* Source text:
However, with many variations of the great barbell exercise you may be wondering whether it’s better to do incline or flat bench press first.

There are certain factors that you’ll need to take into consideration, so I’d like to reveal these and answer the bench pressing conundrum.

If you want to focus more on your upper chest and anterior deltoid development then you should do incline bench press before flat. However, if you simply want to strengthen your pressing muscles, it makes more sense to do flat bench before incline. Flat bench typically allows you to press more weight, whereas incline bench is the harder of the two exercises.

Which Muscular Development is More Important to You?

Realistically, which exercise you should do first comes down to personal preference, as well as if you wish to focus on one particular area of muscular development.

The flat bench press generally allows you to lift more weight.

So, if your aim is to simply increase your pressing strength and have more of an overall chest workout then it makes sense to do the flat bench press first.

"The flat bench press is the king of chest exercises, but the incline bench is the queen. You need both in your court to rule the kingdom of pecs." - Arnold Schwarzenegger

However, if you wish to focus more on your upper chest development, while strengthening your anterior deltoids, then the incline bench press is the way forward.

With that being said, whichever way round you prefer to do the exercises, you should be aware that you’ll be fairly fatigued by the time you hit the second exercise.

This is why it makes sense to initially decide which area of chest development you want to focus more on before choosing the exercise you’re going to start with.

It’s interesting to note that many bodybuilders choose to do incline first, as their bench press training is more geared towards hypertrophy (as is all their training).

But, most powerlifters specifically focus on just the flat bench press, as they want to get as strong as possible in their pressing muscles.

So, as I’ve mentioned, decide which form of muscular development is more important to you.

Why Not Alternate Between Incline & Flat?

* Records shown:
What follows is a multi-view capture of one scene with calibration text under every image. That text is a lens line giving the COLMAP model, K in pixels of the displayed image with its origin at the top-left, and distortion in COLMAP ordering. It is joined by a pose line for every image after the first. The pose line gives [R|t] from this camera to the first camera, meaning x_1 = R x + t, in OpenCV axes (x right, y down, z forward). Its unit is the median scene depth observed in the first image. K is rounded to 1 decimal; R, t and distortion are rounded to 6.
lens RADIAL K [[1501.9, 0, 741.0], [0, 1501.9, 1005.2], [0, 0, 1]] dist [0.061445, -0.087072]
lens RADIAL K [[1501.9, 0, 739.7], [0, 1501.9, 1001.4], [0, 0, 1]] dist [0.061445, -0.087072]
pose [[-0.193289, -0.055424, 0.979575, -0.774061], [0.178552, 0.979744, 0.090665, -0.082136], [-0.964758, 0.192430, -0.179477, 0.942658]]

---

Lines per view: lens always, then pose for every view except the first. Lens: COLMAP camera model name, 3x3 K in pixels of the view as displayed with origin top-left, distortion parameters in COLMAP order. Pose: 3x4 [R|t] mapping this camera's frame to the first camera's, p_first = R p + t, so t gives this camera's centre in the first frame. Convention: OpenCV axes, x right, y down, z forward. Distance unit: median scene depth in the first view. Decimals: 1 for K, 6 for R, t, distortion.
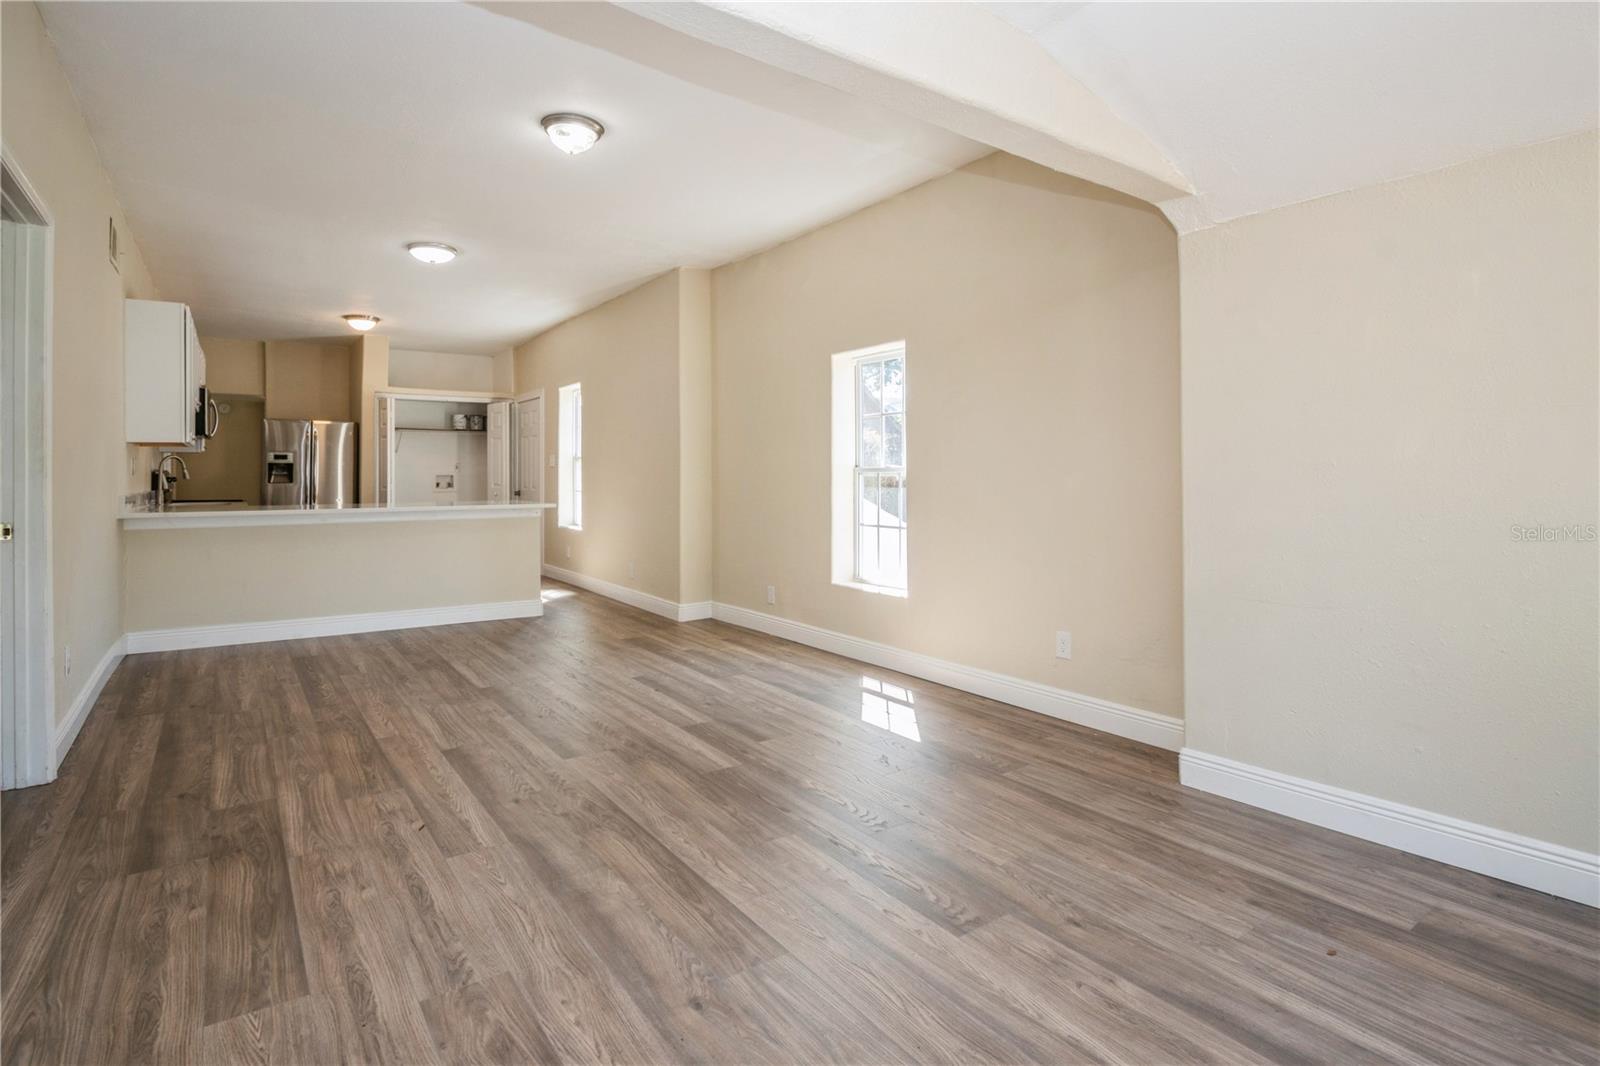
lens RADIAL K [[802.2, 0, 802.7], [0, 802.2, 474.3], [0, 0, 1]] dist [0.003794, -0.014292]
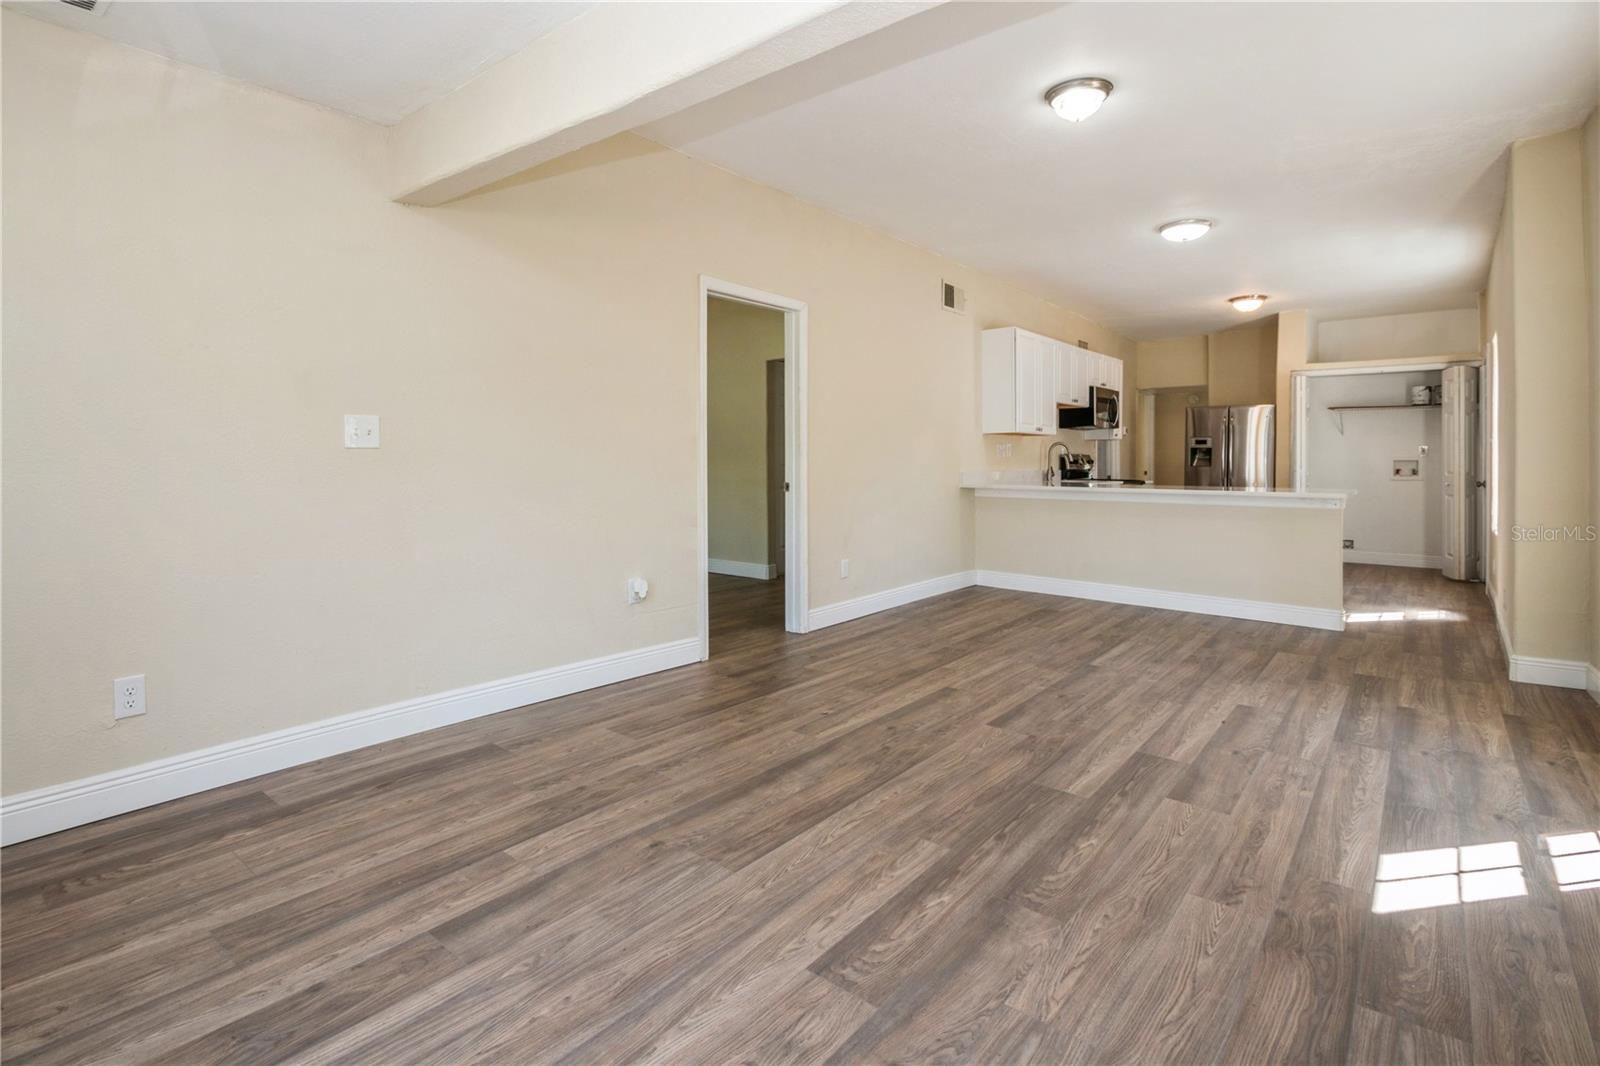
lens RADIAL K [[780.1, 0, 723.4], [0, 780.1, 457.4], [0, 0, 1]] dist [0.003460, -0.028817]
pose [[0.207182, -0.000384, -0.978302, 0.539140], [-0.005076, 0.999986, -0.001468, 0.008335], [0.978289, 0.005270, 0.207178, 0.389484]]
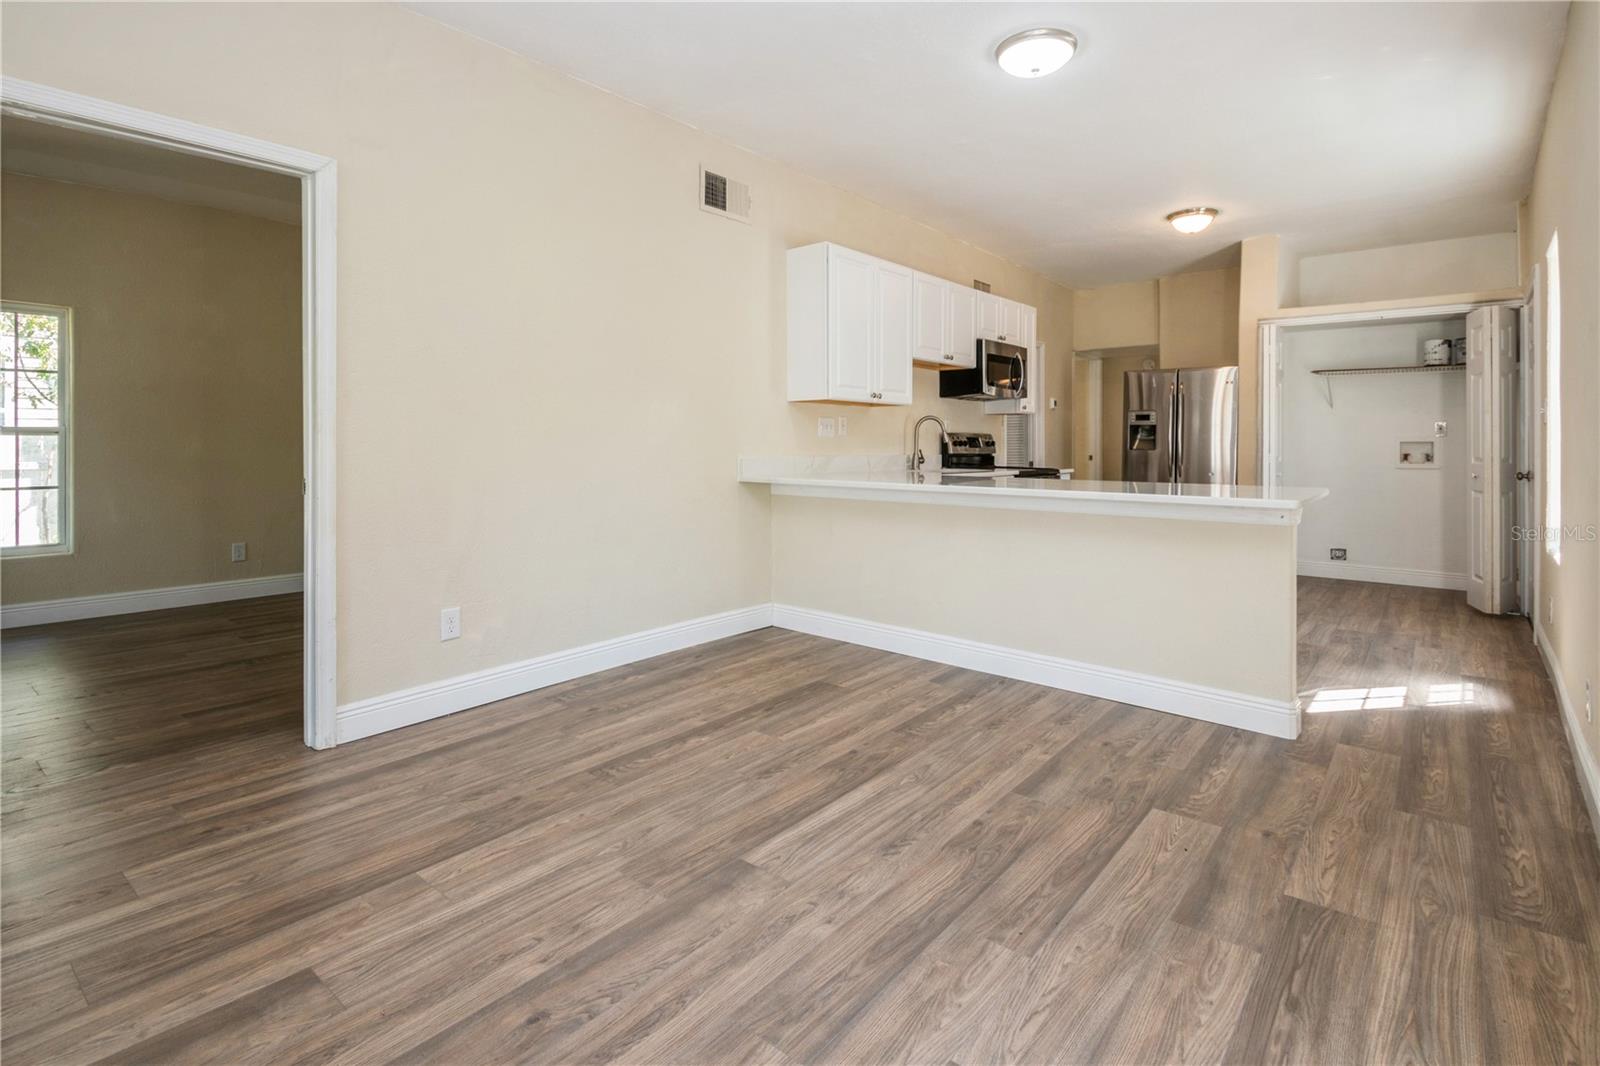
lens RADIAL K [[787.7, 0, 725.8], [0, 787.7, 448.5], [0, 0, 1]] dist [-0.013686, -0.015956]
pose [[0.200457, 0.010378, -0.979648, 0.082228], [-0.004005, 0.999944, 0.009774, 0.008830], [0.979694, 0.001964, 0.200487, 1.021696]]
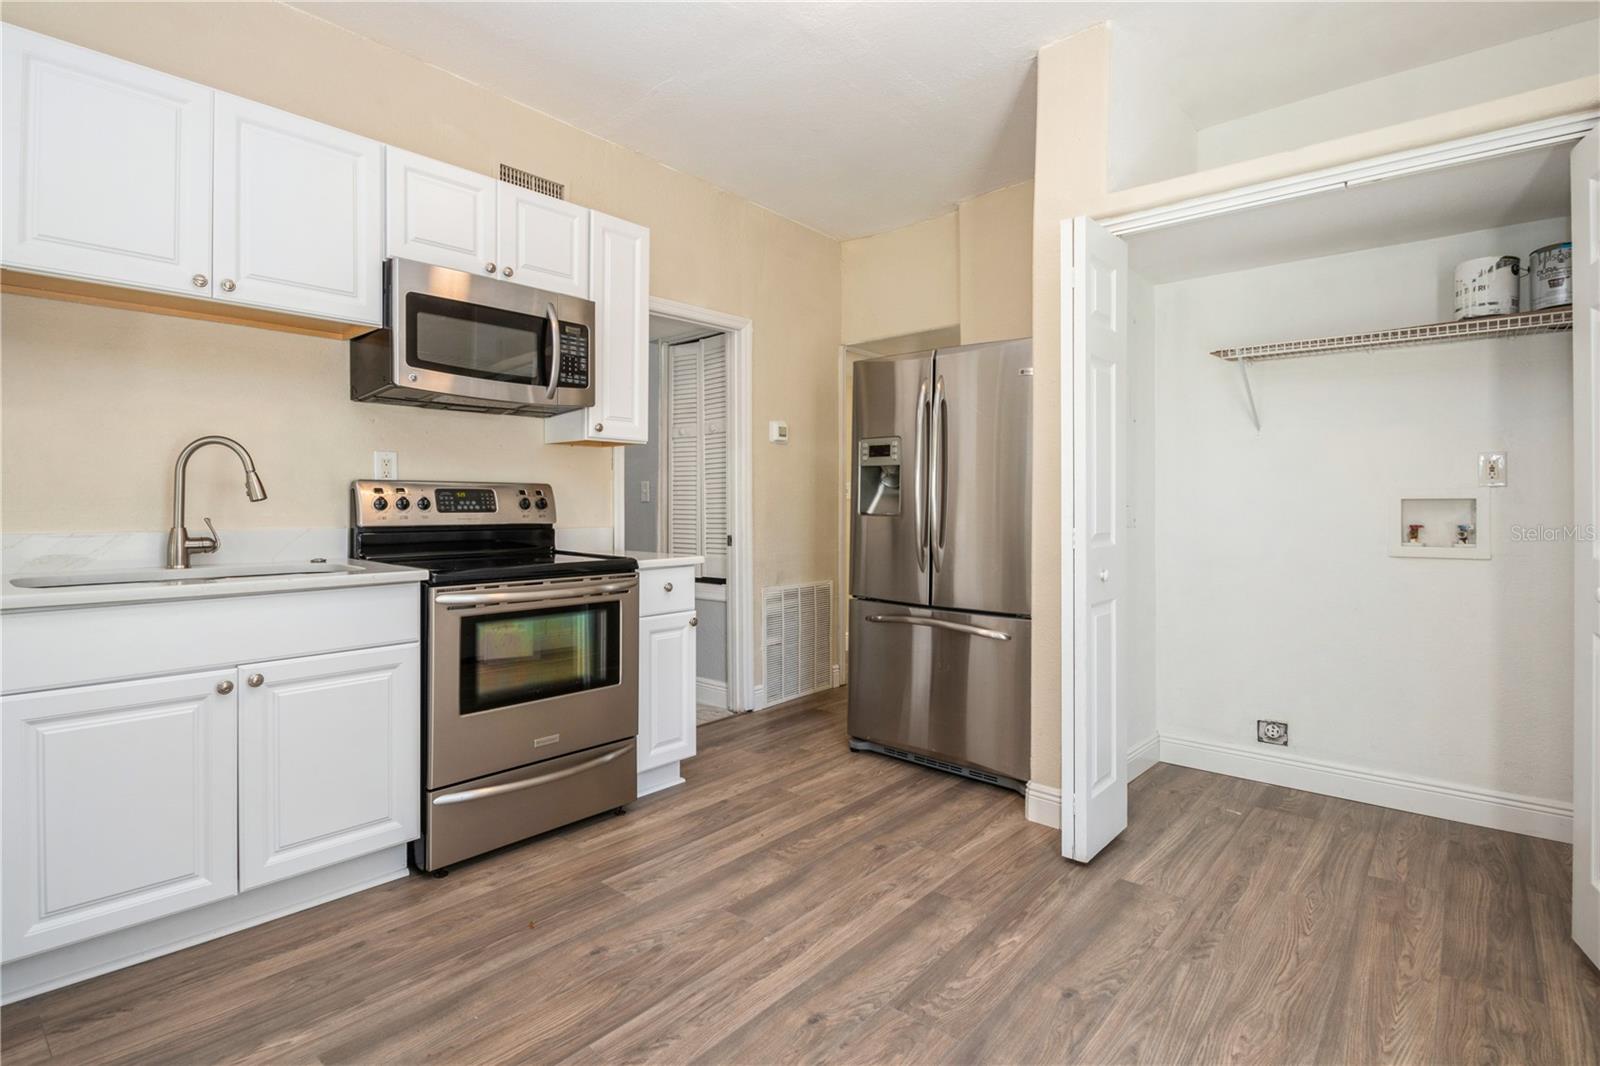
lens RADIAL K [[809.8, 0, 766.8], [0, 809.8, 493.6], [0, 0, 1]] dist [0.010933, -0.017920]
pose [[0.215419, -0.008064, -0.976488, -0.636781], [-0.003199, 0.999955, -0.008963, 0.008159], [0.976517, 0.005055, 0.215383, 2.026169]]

* What you will do:
Retype the bench press text from "So, if your" to "the flat bench press first.", keeping every word and punctuation mark unchanged. The records are separate material and have nothing to do with the bench press text.

* Reply:
So, if your aim is to simply increase your pressing strength and have more of an overall chest workout then it makes sense to do the flat bench press first.